The concentration–time profiles of AFB1 and AFM1, as well as the toxicokinetic parameters in plasma after a single dose (40 μg kg−1 b.w.) of AFB1 are presented in Figure 4 and Table 2. The results indicated that AFB1 was rapidly absorbed in all studied cows with the highest concentrations (Cmax = 3.8 ± 0.9 ng ml−1) approximately 35.0 ± 10.2 min after oral administration. Meanwhile, AFB1 was rapidly eliminated in cows (T1/2 = 931.1 ± 30.8 min) and transformed into AFM1, which plateaued in the plasma (0.5 ± 0.1 ng ml−1) at 4 h after ingestion. As presented in Supplementary Table S5, the values of the primary kinetic parameters in this study were significantly different from those of other animals, such as rats, mice, monkeys, and broiler chickens (Bastaki et al., 2010; Cui et al., 2017). This can be attributed to many factors, including the differences in AFB1 intake, gastrointestinal absorption, animal health, and particularly in the activity of cytochrome P450 (CYP450) enzymes, which play an important role in the transformation of AFB1 to AFM1 in the liver (Applebaum et al., 1982; Gross-Steinmeyer and Eaton, 2012).

FIGURE 4

Time-concentration profile of AFB1 and AFM1 in the plasma after a single oral administration of AFB1 (40 μg kg−1 b.w.) (n = 3). Values are presented as mean ± standard deviation.

TABLE 2

Primary toxicokinetic parameters of AFB1 after a single oral administration (40 μg kg−1 b.w.) to dairy cows (n = 3).

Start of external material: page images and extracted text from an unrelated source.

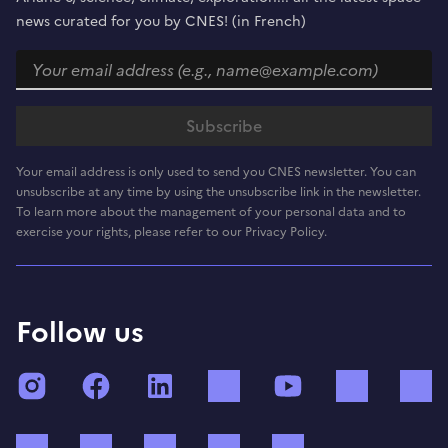
news curated for you by CNES! (in French)
Your email address is only used to send you CNES newsletter. You can
unsubscribe at any time by using the unsubscribe link in the newsletter.
To learn more about the management of your personal data and to
exercise your rights, please refer to our Privacy Policy.
Follow us
Instagram
Facebook
LinkedIn
TikTok
YouTube
Twitch
Bluesky
Mastodon
X (ex Twitter)
WhatsApp
Spotify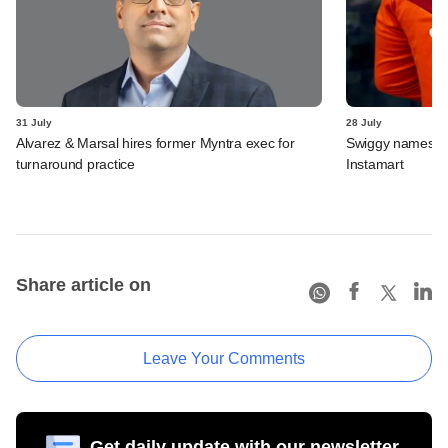
31 July
28 July
Alvarez & Marsal hires former Myntra exec for
Swiggy names n
turnaround practice
Instamart
Share article on
Leave Your Comments
Get daily update with our newsletter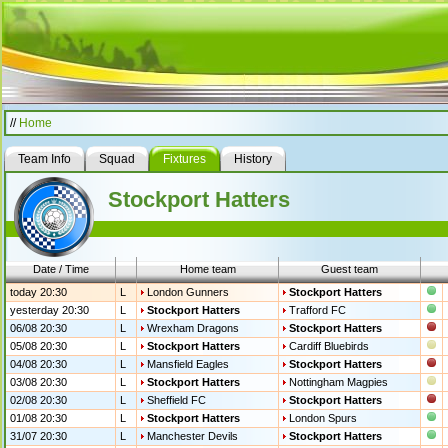
//
Home
Team Info
Squad
Fixtures
History
Stockport Hatters
Date / Time
Home team
Guest team
today 20:30
L
London Gunners
Stockport Hatters
yesterday 20:30
L
Stockport Hatters
Trafford FC
06/08 20:30
L
Wrexham Dragons
Stockport Hatters
05/08 20:30
L
Stockport Hatters
Cardiff Bluebirds
04/08 20:30
L
Mansfield Eagles
Stockport Hatters
03/08 20:30
L
Stockport Hatters
Nottingham Magpies
02/08 20:30
L
Sheffield FC
Stockport Hatters
01/08 20:30
L
Stockport Hatters
London Spurs
31/07 20:30
L
Manchester Devils
Stockport Hatters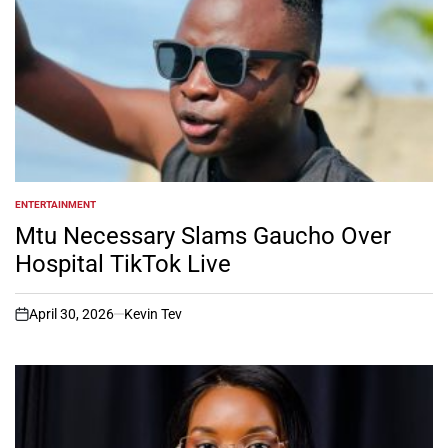
ENTERTAINMENT
POSTED
IN
Mtu Necessary Slams Gaucho Over
Hospital TikTok Live
April 30, 2026
Kevin Tev
on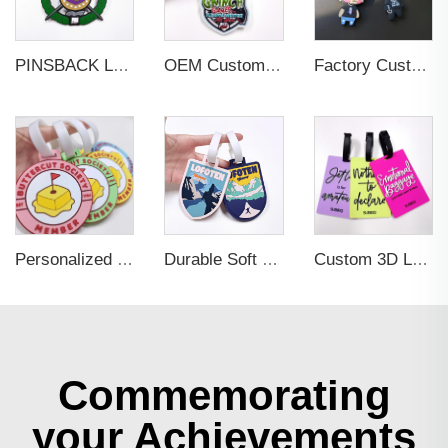
PINSBACK Low MOQ Luggage Tag For Suitcase Travel Bag Custom 3D Backpack Suitcase professional Luggage Tag Custom Colors
OEM Custom 3D Soft PVC Rubber Standard Size Luggage Tag for Backpack Suitcase Customize Colors Luggage Tag
Factory Custom Soft PVC Rubber Travel Tag Low MOQ 3D Bag Tag for Suitcase Decoration Business Promotional Gifts
Personalized Promotional Gift Fashion Travel Tag 3D Custom Design Insert Card PVC Rubber Luggage Tag for Suitcase Airplane
Durable Soft PVC Rubber Standard Size Transparent Color Custom Design 3D Luggage Tag for Backpack Travel Tag
Custom 3D Logo Business Promotional Gifts Low MOQ New Design Travel Tag 3D PVC Rubber Luggage Tag for Bag School Bag
Commemorating
your Achievements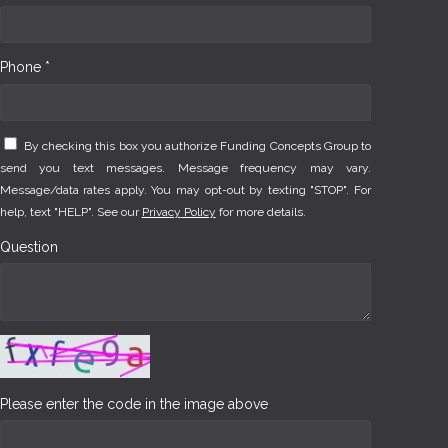
Phone *
By checking this box you authorize Funding Concepts Group to
send you text messages. Message frequency may vary.
Message/data rates apply. You may opt-out by texting "STOP". For
help, text "HELP". See our
Privacy Policy
for more details.
Question
Please enter the code in the image above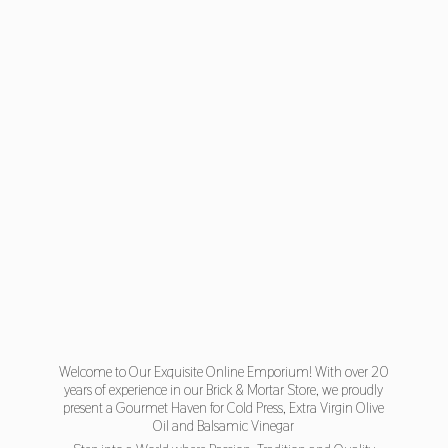
Welcome to Our Exquisite Online Emporium! With over 20
years of experience in our Brick & Mortar Store, we proudly
present a Gourmet Haven for Cold Press, Extra Virgin Olive
Oil and Balsamic Vinegar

Toxicokinetic parameter a	Unit	Mean ± SD
AUC (0–t)	ng min mL−1·	1763.3 ± 132.5
AUC (0–∞)	ng min mL−1	2,162.7 ± 359.6
MRT (0–t)	min	703.5 ± 56.6
MRT (0–∞)	min	1,220.7 ± 94.1
T1/2	min	931.1 ± 30.8
C0	ng mL−1	0
Cmax	ng mL−1	3.8 ± 0.9
Tmax	min	35.0 ± 10.2

AUC0-t = area under the plasma concentration-time curve from time 0–2,160 min, AUC0-∞ = area under the plasma concentration-time curve from time 0 to infinity, MRT (0–t) = mean residence time from time 0–2,160 min, MRT (0–∞) = mean residence time from time 0 to infinity; T1/2 = terminal elimination half-life; C0 = plasma concentration at time 0; Cmax = maximal plasma concentration; Tmax = time to maximal plasma concentration; SD, standard deviation.

Tissue Distribution

After a single oral dose of AFB1 (40 μg kg−1 b.w.), all tissues were analyzed via the validated UHPLC-MS/MS method. The concentrations of AFB1 in the heart, spleen, lungs and kidneys were 1.6 ± 0.3, 4.1 ± 1.2, 3.3 ± 0.9 and 5.6 ± 1.4 μg kg−1, respectively. Although the liver is typically considered the most susceptible organ for AFB1, neither aflatoxin was detected in all the live samples. It is likely that AFB1 in the liver was completely cleared because of the time taken between last feed and sacrifice (Corcuera et al., 2012; Cui et al., 2017). Moreover, AFM1 was observed in the spleen and kidneys at concentrations of 0.7 ± 0.2 and 0.8 ± 0.1 μg kg−1, respectively. In summary, these results verified the effects of AFB1 and AFM1 accumulation in different tissues, particularly in the spleen and kidneys, which could pose health risks for both dairy cows and consumers.

Conclusion

An accurate and reliable UHPLC-MS/MS method was established and validated for the simultaneous determination of AFB1 and AFM1 in the plasma, milk, and tissues of dairy cows. And the method was applied to investigate in vivo kinetics and biotransformation of AFB1 in dairy cows. A rapid absorption, distribution, and excretion of AFB1 was observed in dietary cows with relatively high residues detected in kidneys, lungs, heart, and spleen. A certain amount of AFB1 (1.15–2.30%) could also be transformed to AFM1, as another important risk factors and then excreted into milk. This comprehensive study will be of great value in the evaluation and control of AFB1 contamination in feeds to reduce the health risks posed to both humans and animals.